Work to be completed:
Reading through the lines below, count those that include the string "Venira"; the answer is that number and nothing else.

-------- Material for the task --------

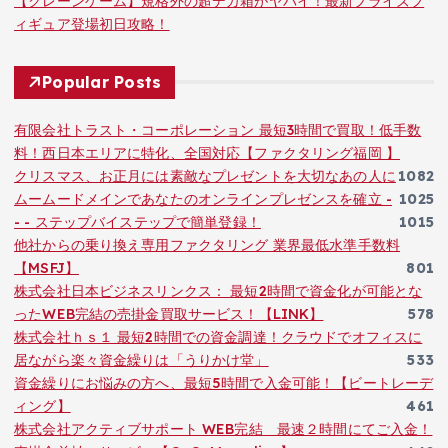
【クレーンゲーム】規格外の超デカ箱がヤバイ！最新プライズフ
ィギュア登場初日攻略！
Popular Posts
有限会社トラスト・コーポレーション 最短3時間で買取！低手数
料！西日本エリアに特化、全国対応【ファクタリング福岡 】
クリスマス、お正月には素敵なプレゼントを大切なあの人に
1082
ムームードメインであなたのオンラインプレゼンスを確立 -
1025
- - ステップバイステップで簡単登録！
1015
他社からの乗り換え専用ファクタリング 業界最低水準手数料
【MSFJ】
801
株式会社日本ビジネスリンクス： 最短2時間で資金化が可能とな
ったWEB完結の売掛金買取サービス！【LINK】
578
株式会社ｈｓ１ 最短2時間での資金調達！クラウドでオフィスに
居ながら楽々資金繰りは「うりかけ堂」
533
資金繰りにお悩みの方へ、最短5時間で入金可能！【ビートレーデ
ィング】
461
株式会社アクティブサポート WEB完結 最速２時間にてご入金！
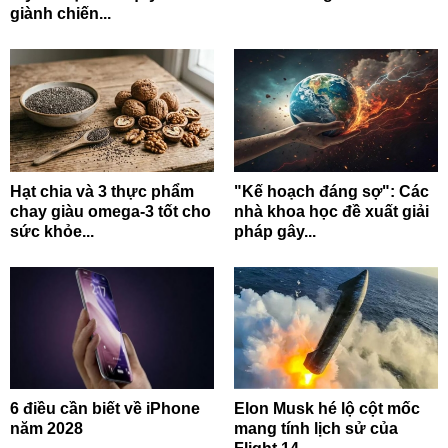
giành chiến...
Hạt chia và 3 thực phẩm
"Kế hoạch đáng sợ": Các
chay giàu omega-3 tốt cho
nhà khoa học đề xuất giải
sức khỏe...
pháp gây...
6 điều cần biết về iPhone
Elon Musk hé lộ cột mốc
năm 2028
mang tính lịch sử của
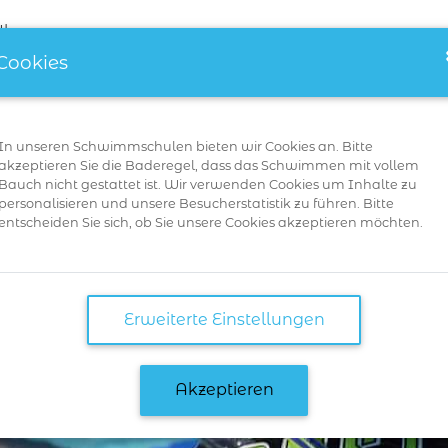
Über uns
Cookies
In unseren Schwimmschulen bieten wir Cookies an. Bitte
akzeptieren Sie die Baderegel, dass das Schwimmen mit vollem
Bauch nicht gestattet ist. Wir verwenden Cookies um Inhalte zu
personalisieren und unsere Besucherstatistik zu führen. Bitte
entscheiden Sie sich, ob Sie unsere Cookies akzeptieren möchten.
Erweiterte Einstellungen
Akzeptieren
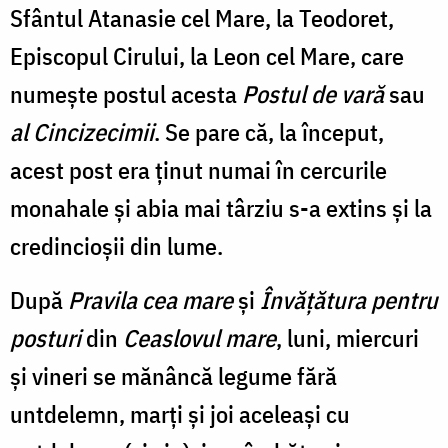
Sfântul Atanasie cel Mare, la Teodoret,
Episcopul Cirului, la Leon cel Mare, care
numește postul acesta
Postul de vară
sau
al Cincizecimii
. Se pare că, la început,
acest post era ținut numai în cercurile
monahale și abia mai târziu s-a extins și la
credincioșii din lume.
După
Pravila cea mare
și
Învățătura pentru
posturi
din
Ceaslovul mare
, luni, miercuri
și vineri se mănâncă legume fără
untdelemn, marți și joi aceleași cu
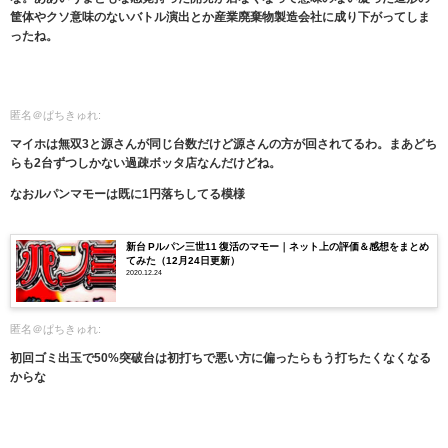
筐体やクソ意味のないバトル演出とか産業廃棄物製造会社に成り下がってしま
ったね。
匿名＠ぱちきゅれ:
マイホは無双3と源さんが同じ台数だけど源さんの方が回されてるわ。まあどち
らも2台ずつしかない過疎ボッタ店なんだけどね。
なおルパンマモーは既に1円落ちしてる模様
新台 Pルパン三世11 復活のマモー｜ネット上の評価＆感想をまとめ
てみた（12月24日更新）
2020.12.24
匿名＠ぱちきゅれ:
初回ゴミ出玉で50%突破台は初打ちで悪い方に偏ったらもう打ちたくなくなる
からな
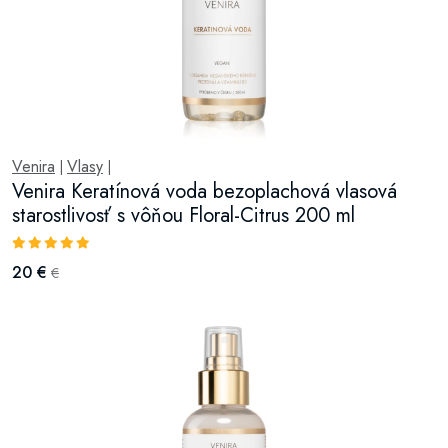
Venira
Vlasy
|
|
Venira Keratínová voda bezoplachová vlasová
starostlivosť s vôňou Floral-Citrus 200 ml
20 €
€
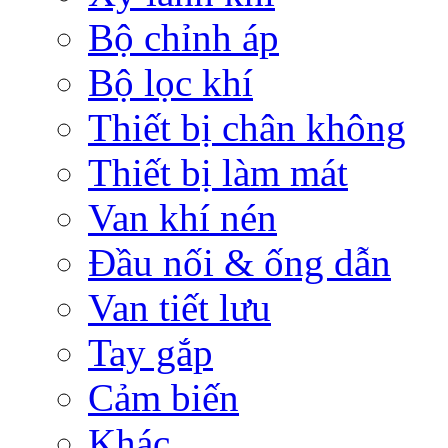
Bộ chỉnh áp
Bộ lọc khí
Thiết bị chân không
Thiết bị làm mát
Van khí nén
Đầu nối & ống dẫn
Van tiết lưu
Tay gắp
Cảm biến
Khác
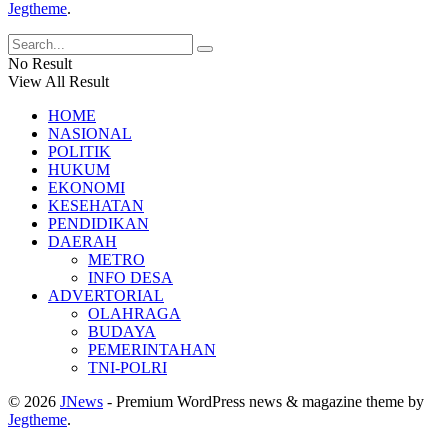
Jegtheme
.
No Result
View All Result
HOME
NASIONAL
POLITIK
HUKUM
EKONOMI
KESEHATAN
PENDIDIKAN
DAERAH
METRO
INFO DESA
ADVERTORIAL
OLAHRAGA
BUDAYA
PEMERINTAHAN
TNI-POLRI
© 2026
JNews
- Premium WordPress news & magazine theme by
Jegtheme
.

--------

Response area:
2